Fast forward a few hours and JPMorgan’s Marko Kolanovic is out with an expansive take that touches on that dynamic and much more.
“The extreme divergence between value stocks on one side and low volatility and momentum stocks on the other side reached levels never observed in history, even including the tech bubble”, Marko reminds you, recapping a point he’s been pounding the table on for months.
On Monday, Marko goes so far as to call this the next “XIV”, a reference to the infamous VIX ETN “extinction event” on February 5, 2018. He explains as follows:
In fact, crowding in this trade reached levels that will ultimately make it another “XIV” (short VIX) trade. What is the similarity with the “XIV” trade? Recall that selling volatility was a trade that worked well for a long time. The more money that went into selling volatility, the better it worked via direct suppression of implied volatility and feedback loop suppression of realized volatility via long gamma overhang. With low margin requirements and tail risk not properly captured by many risk management systems, investors were able to lever to levels that eventually led to a wipeout once forced closing started.

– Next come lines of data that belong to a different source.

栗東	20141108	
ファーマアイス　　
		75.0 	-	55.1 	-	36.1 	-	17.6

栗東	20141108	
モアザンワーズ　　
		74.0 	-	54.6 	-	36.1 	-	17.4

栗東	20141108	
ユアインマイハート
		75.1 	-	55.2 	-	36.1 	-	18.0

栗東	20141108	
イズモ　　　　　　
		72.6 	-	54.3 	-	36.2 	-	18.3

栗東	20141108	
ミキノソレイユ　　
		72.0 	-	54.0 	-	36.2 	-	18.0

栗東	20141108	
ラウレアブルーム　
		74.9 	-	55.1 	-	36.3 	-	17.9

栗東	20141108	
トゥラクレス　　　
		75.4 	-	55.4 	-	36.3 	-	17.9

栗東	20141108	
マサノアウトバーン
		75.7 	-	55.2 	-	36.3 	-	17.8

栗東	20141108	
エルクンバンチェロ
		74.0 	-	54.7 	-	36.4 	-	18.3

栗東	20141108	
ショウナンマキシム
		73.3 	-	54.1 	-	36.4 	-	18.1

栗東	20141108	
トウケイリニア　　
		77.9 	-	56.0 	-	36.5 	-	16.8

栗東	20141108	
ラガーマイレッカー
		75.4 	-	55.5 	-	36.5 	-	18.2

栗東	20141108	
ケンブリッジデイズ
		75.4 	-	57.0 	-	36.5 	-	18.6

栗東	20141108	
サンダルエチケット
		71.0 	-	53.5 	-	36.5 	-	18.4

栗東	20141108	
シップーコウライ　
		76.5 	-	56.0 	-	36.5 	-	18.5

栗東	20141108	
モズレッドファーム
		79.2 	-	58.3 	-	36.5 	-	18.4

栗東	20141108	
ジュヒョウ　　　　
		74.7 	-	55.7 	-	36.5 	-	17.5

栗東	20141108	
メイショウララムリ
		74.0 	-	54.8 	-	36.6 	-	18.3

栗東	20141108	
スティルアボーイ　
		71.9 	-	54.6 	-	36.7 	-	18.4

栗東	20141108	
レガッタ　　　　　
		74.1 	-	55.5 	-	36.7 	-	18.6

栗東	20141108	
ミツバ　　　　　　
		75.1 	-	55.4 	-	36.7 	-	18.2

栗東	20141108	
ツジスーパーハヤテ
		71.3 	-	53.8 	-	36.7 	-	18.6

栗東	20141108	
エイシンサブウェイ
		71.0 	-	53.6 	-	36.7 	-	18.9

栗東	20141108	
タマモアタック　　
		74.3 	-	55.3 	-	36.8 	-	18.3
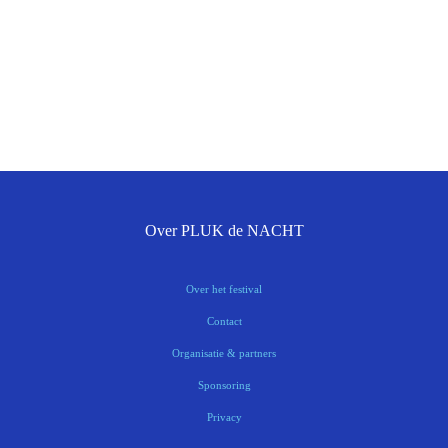
Over PLUK de NACHT
Over het festival
Contact
Organisatie & partners
Sponsoring
Privacy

Kolanovic goes on to remind you that following “Vol-pocalypse”, “risk aversion towards long delta and short volatility increased drastically, which made this trade hard to implement”.
But something else came along, as it always does. In this case, the long Momentum/ short Value trade.
Well, as we’ve spilled gallons upon gallons of digital ink discussing in these pages (including in the linked post above), that trade involved, in many cases, shorting energy. Marko delves into this in his Monday missive.
“This was implemented in directional sector plays such as long software, short smid oil and natural gas stocks”, he writes, adding that “many platform risk management systems don’t have a good ability to capture factor risk, and hence it was possible for PMs to implement these long-short trades with very high leverage”.
(The SPDR S&P Oil & Gas Exploration & Production ETF was on track for one of its best days ever on Monday)
As we saw last week, this trade was extremely crowded and very vulnerable to a reversal given a macro catalyst. That catalyst ended up being the duration selloff which accompanied a string of reasonably positive economic data in the US and renewed trade optimism, which together catalyzed a rapid backup in long-end yields.
That, in turn, rippled across consensual positioning in equities, where laggards like cyclicals and Value exploded higher, while consensus “slow-flation” (if you will) plays were unwound in dramatic fashion.
Now, the oil shock has taken the baton in terms of serving as the macro catalyst for a continued unwind. Or at least that’s the potential setup.
“These trades worked well until the rotation started, and now are in the early stages of a collapse”, Kolanovic warns, before noting that if you ask him, the unwind is just getting started, “as evidenced by equity PMs continuing to fight the value rotation towards oil and natural gas sector every day last week”. He cites rallies at the open, followed shortly by weakness.
Now, the oil spike is set to exacerbate things meaningfully. “The recent spike in Oil will just accelerate this unwind and eventually lead to a capitulation of the short value/beta trade”, Marko says.